They are considered micro-entrepreneurs, women who are helping their families out of the cycle of poverty by starting small businesses to supplement their husbands’ income. But where do they get the money to start when they don’t even have enough to put food on the table? In the past, the only alternative was turn to loan sharks if family could not help. More often than not though, the women found themselves in a worst financial situation when things didn’t work out as they cannot pay the exorbitant interest fees.
Banks certainly were out of the question as not only could they not even figure out how to fill out the many application forms, the fees alone to process the loan would be more than the loan itself. After all, which bank would be interested in giving out US$50 loans for a business? This is where the microfinancing companies such as CCT (Center for Community Transformation) come in.
Conceptualized and proven by Muhammad Yunus in Bangladesh, microfinancing works by furnishing microloans coupled with social support to women for their enterprise.
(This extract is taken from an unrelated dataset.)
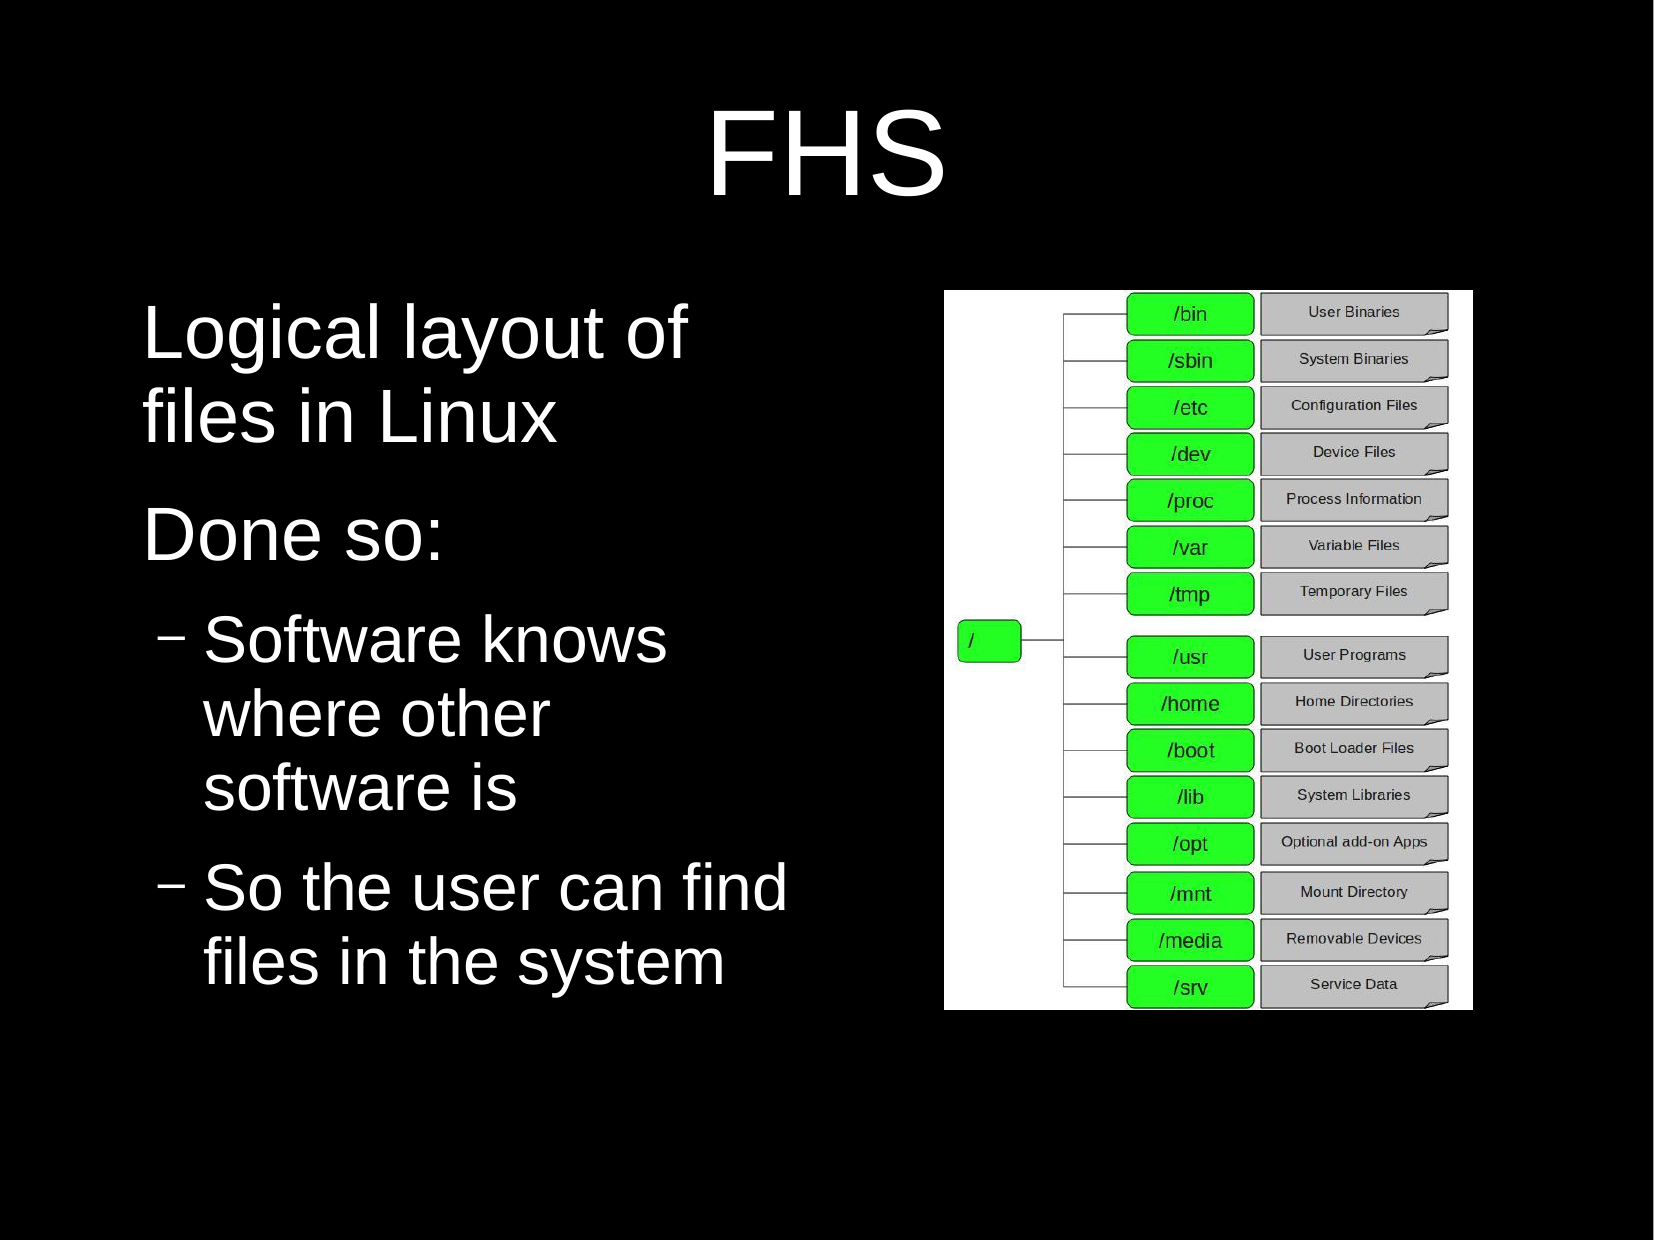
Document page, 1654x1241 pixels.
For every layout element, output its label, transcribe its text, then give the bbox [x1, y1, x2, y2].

list Logical layout of files in Linux Done so: Software knows where other software is So the user can find files in the system [82, 290, 809, 1010]
title FHS [82, 49, 1571, 257]
picture [848, 290, 1568, 1010]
In the Philippines, these are often sari-sari stores (mom and pop shops) or simple handicraft items made from scraps or recycled materials.
The micro financing company also often (not always) helps source for products and buy them at wholesale prices to resell to their clients. It is a source of income for the company while at the same time allows the microentrepreneurs to buy at lower than retail prices, giving them better profit margins.
Much more important than the loan however is the social support and structure given by the microfinancing company. This is done by visiting the women where they live, organizing support groups where women of similar businesses can discuss their problems as well as future plans, and running short business courses teaching simple bookkeeping and marketing to make sure they are running a viable business.